Are you selling yourself short in online communities?

Sunday, February 15, 2009 20:05
Posted in category Useful Thoughts

Right now the business of selling people on Internet business is hot. There are tons of fantastic web sites and communities, including this very site that people can visit to learn and share. It can be overwhelming as you try to sort out the experts from the idiots, the gurus from the snake oil salesmen. That can be a difficult task because many these are real shysters. Online, willing to share or sell their wisdom, there are indeed some brilliant Internet marketers living in palaces made of rubies and gold and riding their pet unicorns in the California sunshine (one can only assume!). There are also portly chaps working 4 hours a week at Blockbuster who have figured out that some poor schmuck will pay them for just about anything if they lie right.
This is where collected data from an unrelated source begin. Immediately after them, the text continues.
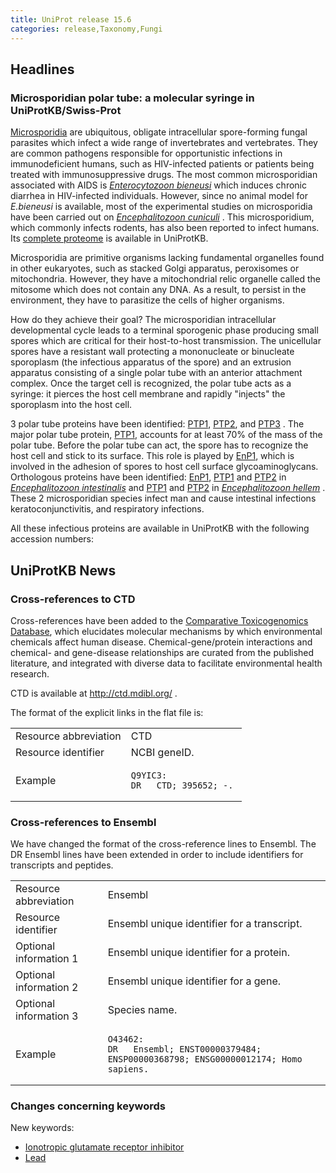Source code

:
 ```yaml
---
title: UniProt release 15.6
categories: release,Taxonomy,Fungi
---
```


## Headlines

### Microsporidian polar tube: a molecular syringe in UniProtKB/Swiss-Prot

[Microsporidia](http://www.stanford.edu/class/humbio103/ParaSites2006/Microsporidiosis/microsporidia1.html) are ubiquitous, obligate intracellular spore-forming fungal parasites which infect a wide range of invertebrates and vertebrates. They are common pathogens responsible for opportunistic infections in immunodeficient humans, such as HIV-infected patients or patients being treated with immunosuppressive drugs. The most common microsporidian associated with AIDS is [*Enterocytozoon bieneusi*](http://www.uniprot.org/taxonomy/481877) which induces chronic diarrhea in HIV-infected individuals. However, since no animal model for *E.bieneusi* is available, most of the experimental studies on microsporidia have been carried out on [*Encephalitozoon cuniculi*](http://www.uniprot.org/taxonomy/6035) . This microsporidium, which commonly infects rodents, has also been reported to infect humans. Its [complete proteome](http://www.uniprot.org/uniprot/?query=organism:Encephalitozoon+cuniculi+AND+keyword:Complete+proteome) is available in UniProtKB.

Microsporidia are primitive organisms lacking fundamental organelles found in other eukaryotes, such as stacked Golgi apparatus, peroxisomes or mitochondria. However, they have a mitochondrial relic organelle called the mitosome which does not contain any DNA. As a result, to persist in the environment, they have to parasitize the cells of higher organisms.

How do they achieve their goal? The microsporidian intracellular developmental cycle leads to a terminal sporogenic phase producing small spores which are critical for their host-to-host transmission. The unicellular spores have a resistant wall protecting a mononucleate or binucleate sporoplasm (the infectious apparatus of the spore) and an extrusion apparatus consisting of a single polar tube with an anterior attachment complex. Once the target cell is recognized, the polar tube acts as a syringe: it pierces the host cell membrane and rapidly "injects" the sporoplasm into the host cell.

3 polar tube proteins have been identified: [PTP1](http://www.uniprot.org/uniprot/O76942), [PTP2](http://www.uniprot.org/uniprot/Q8SRT0), and [PTP3](http://www.uniprot.org/uniprot/Q8MTP3) . The major polar tube protein, [PTP1](http://www.uniprot.org/uniprot/O76942), accounts for at least 70% of the mass of the polar tube. Before the polar tube can act, the spore has to recognize the host cell and stick to its surface. This role is played by [EnP1](http://www.uniprot.org/uniprot/Q8SWL3), which is involved in the adhesion of spores to host cell surface glycoaminoglycans. Orthologous proteins have been identified: [EnP1](http://www.uniprot.org/uniprot/A7TZU4), [PTP1](http://www.uniprot.org/uniprot/Q5F2J0) and [PTP2](http://www.uniprot.org/uniprot/Q5F2J0) in [*Encephalitozoon intestinalis*](http://www.uniprot.org/taxonomy/58839) and [PTP1](http://www.uniprot.org/uniprot/O76273) and [PTP2](http://www.uniprot.org/uniprot/P0CAT5) in [*Encephalitozoon hellem*](http://www.uniprot.org/taxonomy/27973) . These 2 microsporidian species infect man and cause intestinal infections keratoconjunctivitis, and respiratory infections.

All these infectious proteins are available in UniProtKB with the following accession numbers:

<!-- -->
<!-- -->

## UniProtKB News

### Cross-references to CTD

Cross-references have been added to the [Comparative Toxicogenomics Database](http://ctd.mdibl.org/), which elucidates molecular mechanisms by which environmental chemicals affect human disease. Chemical-gene/protein interactions and chemical- and gene-disease relationships are curated from the published literature, and integrated with diverse data to facilitate environmental health research.

CTD is available at <http://ctd.mdibl.org/> .

The format of the explicit links in the flat file is:

<table><colgroup><col style="width: 50%" /><col style="width: 50%" /></colgroup><tbody><tr class="odd"><td>Resource abbreviation</td><td>CTD</td></tr><tr class="even"><td>Resource identifier</td><td>NCBI geneID.</td></tr><tr class="odd"><td>Example</td><td><pre><code>Q9YIC3:
DR   CTD; 395652; -.</code></pre></td></tr></tbody></table>

### Cross-references to Ensembl

We have changed the format of the cross-reference lines to Ensembl. The DR Ensembl lines have been extended in order to include identifiers for transcripts and peptides.

<table><colgroup><col style="width: 29%" /><col style="width: 70%" /></colgroup><tbody><tr class="odd"><td>Resource abbreviation</td><td>Ensembl</td></tr><tr class="even"><td>Resource identifier</td><td>Ensembl unique identifier for a transcript.</td></tr><tr class="odd"><td>Optional information 1</td><td>Ensembl unique identifier for a protein.</td></tr><tr class="even"><td>Optional information 2</td><td>Ensembl unique identifier for a gene.</td></tr><tr class="odd"><td>Optional information 3</td><td>Species name.</td></tr><tr class="even"><td>Example</td><td><pre><code>O43462:
DR   Ensembl; ENST00000379484; ENSP00000368798; ENSG00000012174; Homo sapiens.</code></pre></td></tr></tbody></table>

### Changes concerning keywords

New keywords:

-   [Ionotropic glutamate receptor inhibitor](http://www.uniprot.org/keywords/KW-1028)
-   [Lead](http://www.uniprot.org/keywords/KW-1027)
This brings me to my point. People will see you how you present yourself. We all have to manage our online personae, and with so much of our activity now online, we are finding ourselves with multiples. This is not some new Internet schizophrenia because it is in our “real” life too. You are a slightly more polished version of yourself at work than at play, are you not?

As you seek to build or grow your online business, you will join different communities at different stages of your development, and how you position yourself is going to impact what you get out of them. With a few exceptions, unlike in the “offline” world, the people with whom you interact online are not privy to you as a whole. As such, they don’t get to see much of your development and growth and you may be viewed like the “newbie” you were the day you first awkwardly asked what AdWords was for a long time. Go into any discussion forum, the less professional the better, and look how the “noobs” are spoken to. Gaming forums are the best for a good laugh. The number of their post are listed right under their names, looking like some bizarre numeric measure of their value to the world.

I have always found this amusing. You could have a wonderfully successful attorney looking to try something new being called down by a 16 year old basement dweller for asking what they considered a stupid question. Somehow the culture surrounding these forums supports it, and even I find myself deferring humbly to someone who just happens to have the time to spend 12 hours a day posting and responding to forum topics regardless of her knowledge of the subject.

I will give you a personal example. I joined a few online communities over the past year or so. Being relatively new at much of the “techie” parts of Internet business I was careful and somewhat self-deprecating in my communications. The people I deal with are great and helpful, and I didn’t get any of the guff I mentioned earlier, but I have noticed that I did myself no favors by tripping over myself to be humble. To my frustration, that persona remains among those who I don not speak with regularly despite considerable development. You run an even more severe risk by doing the opposite of course. No one likes dealing with a blow-hard.

So my suggestions are these:

  • Respect what you have accomplished so far. Despite how you might feel undertaking something you are not flush with experience in, you have a history that does uniquely qualify you.
  • Don’t get intimidated by the people who appear to be experts just because they know much more about a certain subject than you. Sure Bob might know PHP inside out, but he’s not likely to be, say, a chartered accountant too, and you are. Keep that in mind.
  • Sell yourself. Because online interactions are decidedly myopic, it can be quite difficult to show you know enough about something to be taken seriously, and even if you have a Maserati in your driveway that got there because of your expertise in the very subject you are discussing, nobody can see it my friend! Don’t be shy.
  • Relating to the above point, try to be diplomatic. Bear in mind that many of these people are successful in their own right as well. I do not fully subscribe to the popular belief du jour that you do not need to actually be an expert to be as good as an expert online. I think that is a slippery slope. But in any event, communicating with other passionate people in these online business forums should be conducted professionally, and beating someone over the head with how much you know is a great way to not be listened to any more.

Keep these thoughts in mind as you navigate around the plethora of resources available to the new Internet business person. Hopefully it will save you some frustration and foster some excellent fruitful relationships.